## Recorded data
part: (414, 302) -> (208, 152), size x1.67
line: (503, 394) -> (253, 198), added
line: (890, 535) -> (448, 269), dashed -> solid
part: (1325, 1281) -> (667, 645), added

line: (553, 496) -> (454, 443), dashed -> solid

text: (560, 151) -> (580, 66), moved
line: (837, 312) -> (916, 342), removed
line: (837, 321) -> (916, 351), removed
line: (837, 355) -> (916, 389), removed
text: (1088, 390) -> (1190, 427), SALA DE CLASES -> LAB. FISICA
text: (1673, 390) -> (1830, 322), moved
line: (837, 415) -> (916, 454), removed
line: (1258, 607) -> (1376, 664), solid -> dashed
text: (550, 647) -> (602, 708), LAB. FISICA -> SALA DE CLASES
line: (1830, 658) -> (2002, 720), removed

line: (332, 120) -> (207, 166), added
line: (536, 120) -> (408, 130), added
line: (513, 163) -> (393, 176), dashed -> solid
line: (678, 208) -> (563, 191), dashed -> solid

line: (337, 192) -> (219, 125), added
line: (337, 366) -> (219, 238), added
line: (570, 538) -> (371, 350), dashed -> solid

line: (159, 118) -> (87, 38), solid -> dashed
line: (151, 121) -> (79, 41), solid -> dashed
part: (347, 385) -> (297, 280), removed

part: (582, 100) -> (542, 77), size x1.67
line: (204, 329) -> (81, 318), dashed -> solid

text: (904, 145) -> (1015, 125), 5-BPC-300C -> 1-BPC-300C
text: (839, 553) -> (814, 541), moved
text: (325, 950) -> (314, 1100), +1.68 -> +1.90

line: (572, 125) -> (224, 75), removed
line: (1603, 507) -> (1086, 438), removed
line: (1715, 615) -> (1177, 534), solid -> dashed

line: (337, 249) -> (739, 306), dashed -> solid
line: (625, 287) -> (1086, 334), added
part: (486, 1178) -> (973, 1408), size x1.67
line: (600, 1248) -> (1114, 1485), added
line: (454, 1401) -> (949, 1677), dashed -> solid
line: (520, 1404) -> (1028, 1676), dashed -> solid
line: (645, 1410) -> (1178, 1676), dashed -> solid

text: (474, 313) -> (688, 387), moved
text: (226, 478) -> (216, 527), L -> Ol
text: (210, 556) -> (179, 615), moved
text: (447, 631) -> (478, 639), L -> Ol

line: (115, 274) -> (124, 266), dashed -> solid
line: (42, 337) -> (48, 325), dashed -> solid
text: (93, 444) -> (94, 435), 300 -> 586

## WORK REQUIRED
All that is wanted is a faithful reproduction of the line above with "line: (553, 496)", the line with "line: (337, 366) -> (219, 238), added", and every line in between.

## WRITTEN REPLY
line: (553, 496) -> (454, 443), dashed -> solid

text: (560, 151) -> (580, 66), moved
line: (837, 312) -> (916, 342), removed
line: (837, 321) -> (916, 351), removed
line: (837, 355) -> (916, 389), removed
text: (1088, 390) -> (1190, 427), SALA DE CLASES -> LAB. FISICA
text: (1673, 390) -> (1830, 322), moved
line: (837, 415) -> (916, 454), removed
line: (1258, 607) -> (1376, 664), solid -> dashed
text: (550, 647) -> (602, 708), LAB. FISICA -> SALA DE CLASES
line: (1830, 658) -> (2002, 720), removed

line: (332, 120) -> (207, 166), added
line: (536, 120) -> (408, 130), added
line: (513, 163) -> (393, 176), dashed -> solid
line: (678, 208) -> (563, 191), dashed -> solid

line: (337, 192) -> (219, 125), added
line: (337, 366) -> (219, 238), added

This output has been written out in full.